-- Work instruction A --
Repeat the part of the Hudson River Park article that begins at the words "The group being" and stops after the words "to the directors.".

-- Text segment --
BEGIN

By Lincoln Anderson
Facing a growing deficit and with major capital improvement projects — like Pier 40 — needing to be addressed, the Hudson River Park Trust is moving toward designating an independent fundraising entity to solicit private funds for the waterfront park.
The group being considered for the role is the Friends of Hudson River Park, a 10-year-old, 501-c-3 nonprofit organization that has been the park’s biggest advocate — but which has also sued the Trust twice.
The idea was announced at the July 22 board of directors meeting of the Trust, the state-city agency that is building and operating the 5-mile-long park between Chambers and W. 59th Streets.
At the meeting, Connie Fishman, the Trust’s president — or top paid staff member — presented the issue to the directors.
In short, Fishman said, the Trust’s annual operating and maintenance budget is projected to have a deficit of $10 million, cumulatively, over the next five years. The park’s annual operating deficit is $1.2 million, and with new sections of the park opening and inflation, operating costs are only rising.

END

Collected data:
BEGIN

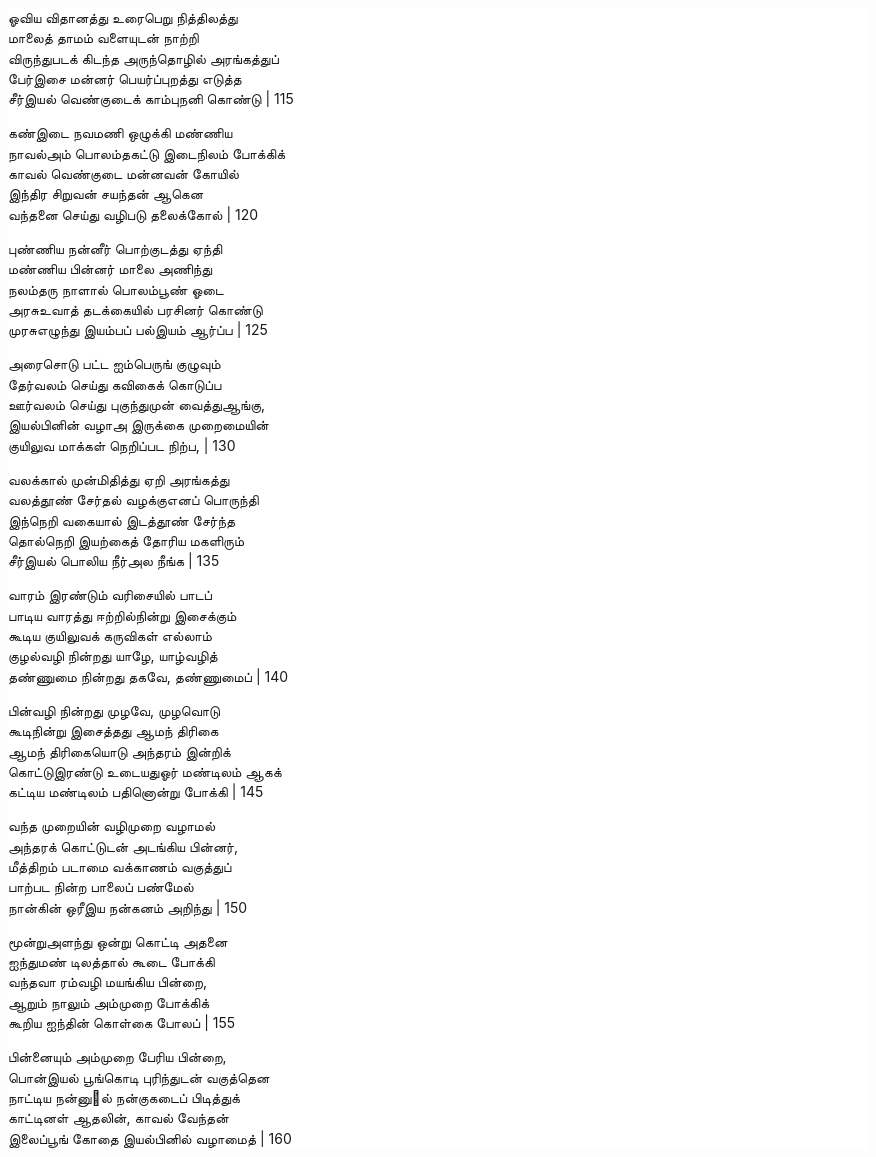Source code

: ஓவிய விதானத்து உரைபெறு நித்திலத்து  
மாலைத் தாமம் வளையுடன் நாற்றி  
விருந்துபடக் கிடந்த அருந்தொழில் அரங்கத்துப்  
பேர்இசை மன்னர் பெயர்ப்புறத்து எடுத்த  
சீர்இயல் வெண்குடைக் காம்புநனி கொண்டு | 115  
  
கண்இடை நவமணி ஒழுக்கி மண்ணிய  
நாவல்அம் பொலம்தகட்டு இடைநிலம் போக்கிக்  
காவல் வெண்குடை மன்னவன் கோயில்  
இந்திர சிறுவன் சயந்தன் ஆகென  
வந்தனை செய்து வழிபடு தலைக்கோல் | 120  
  
புண்ணிய நன்னீர் பொற்குடத்து ஏந்தி  
மண்ணிய பின்னர் மாலை அணிந்து  
நலம்தரு நாளால் பொலம்பூண் ஓடை  
அரசுஉவாத் தடக்கையில் பரசினர் கொண்டு  
முரசுஎழுந்து இயம்பப் பல்இயம் ஆர்ப்ப | 125  
  
அரைசொடு பட்ட ஐம்பெருங் குழுவும்  
தேர்வலம் செய்து கவிகைக் கொடுப்ப  
ஊர்வலம் செய்து புகுந்துமுன் வைத்துஆங்கு,  
இயல்பினின் வழாஅ இருக்கை முறைமையின்  
குயிலுவ மாக்கள் நெறிப்பட நிற்ப, | 130  
  
வலக்கால் முன்மிதித்து ஏறி அரங்கத்து  
வலத்தூண் சேர்தல் வழக்குஎனப் பொருந்தி  
இந்நெறி வகையால் இடத்தூண் சேர்ந்த  
தொல்நெறி இயற்கைத் தோரிய மகளிரும்  
சீர்இயல் பொலிய நீர்அல நீங்க | 135  
  
வாரம் இரண்டும் வரிசையில் பாடப்  
பாடிய வாரத்து ஈற்றில்நின்று இசைக்கும்  
கூடிய குயிலுவக் கருவிகள் எல்லாம்  
குழல்வழி நின்றது யாழே, யாழ்வழித்  
தண்ணுமை நின்றது தகவே, தண்ணுமைப் | 140  
  
பின்வழி நின்றது முழவே, முழவொடு  
கூடிநின்று இசைத்தது ஆமந் திரிகை  
ஆமந் திரிகையொடு அந்தரம் இன்றிக்  
கொட்டுஇரண்டு உடையதுஓர் மண்டிலம் ஆகக்  
கட்டிய மண்டிலம் பதினொன்று போக்கி | 145  
  
வந்த முறையின் வழிமுறை வழாமல்  
அந்தரக் கொட்டுடன் அடங்கிய பின்னர்,  
மீத்திறம் படாமை வக்காணம் வகுத்துப்  
பாற்பட நின்ற பாலைப் பண்மேல்  
நான்கின் ஒரீஇய நன்கனம் அறிந்து | 150  
  
மூன்றுஅளந்து ஒன்று கொட்டி அதனை  
ஐந்துமண் டிலத்தால் கூடை போக்கி  
வந்தவா ரம்வழி மயங்கிய பின்றை,  
ஆறும் நாலும் அம்முறை போக்கிக்  
கூறிய ஐந்தின் கொள்கை போலப் | 155  
  
பின்னையும் அம்முறை பேரிய பின்றை,  
பொன்இயல் பூங்கொடி புரிந்துடன் வகுத்தென  
நாட்டிய நன்னு஡ல் நன்குகடைப் பிடித்துக்  
காட்டினள் ஆதலின், காவல் வேந்தன்  
இலைப்பூங் கோதை இயல்பினில் வழாமைத் | 160  
  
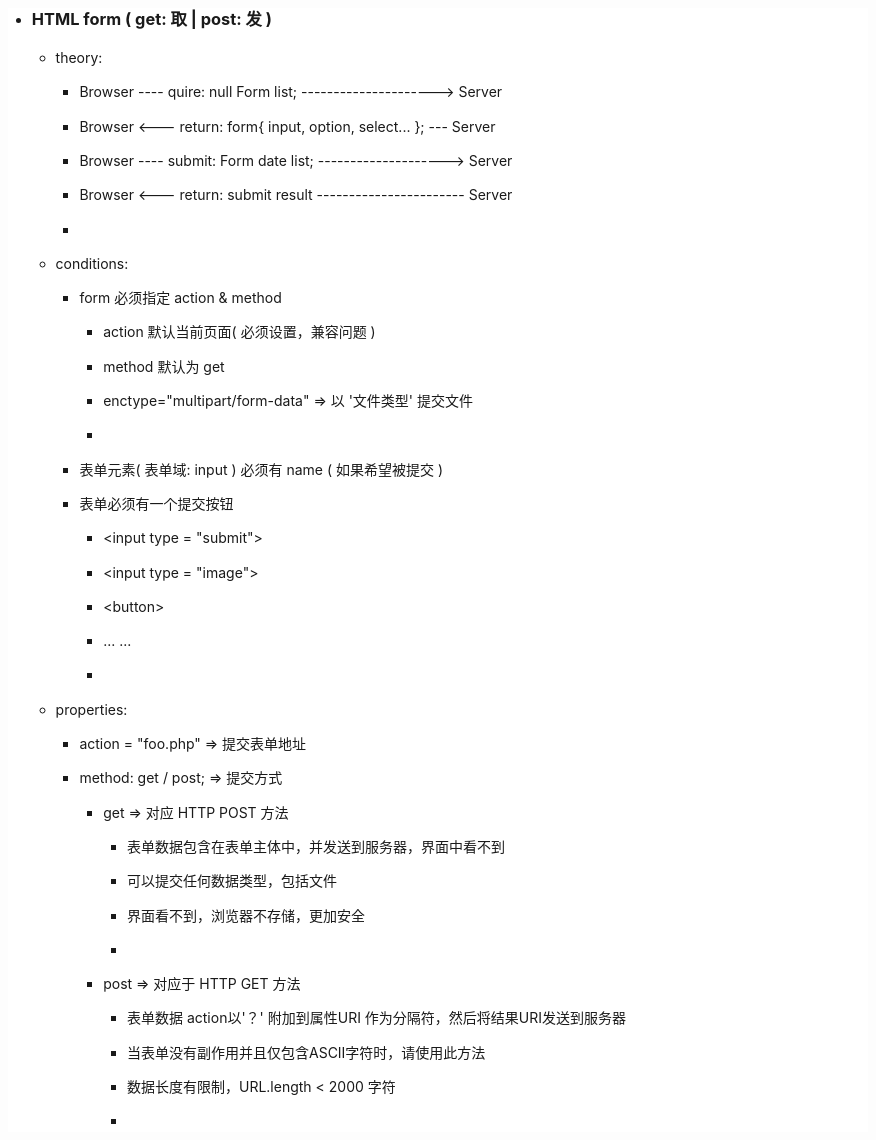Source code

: * ### HTML form ( get: 取 | post: 发 )

    * theory: 

        - Browser ---- quire: null Form list; ---------------------> Server 
        
        - Browser <--- return: form{ input, option, select... }; --- Server
        
        - Browser ---- submit: Form date list; --------------------> Server
        
        - Browser <--- return: submit result ----------------------- Server
        
        - 
        
    * conditions: 
    
        * form  必须指定 action & method
        
            - action 默认当前页面( 必须设置，兼容问题 )
            
            - method 默认为 get
            
            - enctype="multipart/form-data" => 以 '文件类型' 提交文件
            
            -
        
        * 表单元素( 表单域: input ) 必须有 name ( 如果希望被提交 )
        
        * 表单必须有一个提交按钮
        
            - \<input type = "submit">
            
            - \<input type = "image">
            
            - \<button></button>
            
            - ... ...
            
            - 

    * properties:
    
        * action = "foo.php" => 提交表单地址
        
        * method: get / post; => 提交方式
        
            * get => 对应  HTTP POST 方法
            
                * 表单数据包含在表单主体中，并发送到服务器，界面中看不到
                
                * 可以提交任何数据类型，包括文件
                
                * 界面看不到，浏览器不存储，更加安全

                * 
                
            * post => 对应于 HTTP GET 方法
            
                * 表单数据 action以'？' 附加到属性URI 作为分隔符，然后将结果URI发送到服务器
                
                * 当表单没有副作用并且仅包含ASCII字符时，请使用此方法
                
                * 数据长度有限制，URL.length < 2000 字符
                
                *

END

-- Work instruction B --
Rewrite the lines of the records, starting at the line that has "- Browser ---- submit: Form" and stopping after the line that has "action & method", with "conditions" replaced by "requirements" and everything else left unchanged. Give only those lines.

-- Exercise result A --
The group being considered for the role is the Friends of Hudson River Park, a 10-year-old, 501-c-3 nonprofit organization that has been the park’s biggest advocate — but which has also sued the Trust twice.
The idea was announced at the July 22 board of directors meeting of the Trust, the state-city agency that is building and operating the 5-mile-long park between Chambers and W. 59th Streets.
At the meeting, Connie Fishman, the Trust’s president — or top paid staff member — presented the issue to the directors.

-- Exercise result B --
        - Browser ---- submit: Form date list; --------------------> Server
        
        - Browser <--- return: submit result ----------------------- Server
        
        - 
        
    * requirements: 
    
        * form  必须指定 action & method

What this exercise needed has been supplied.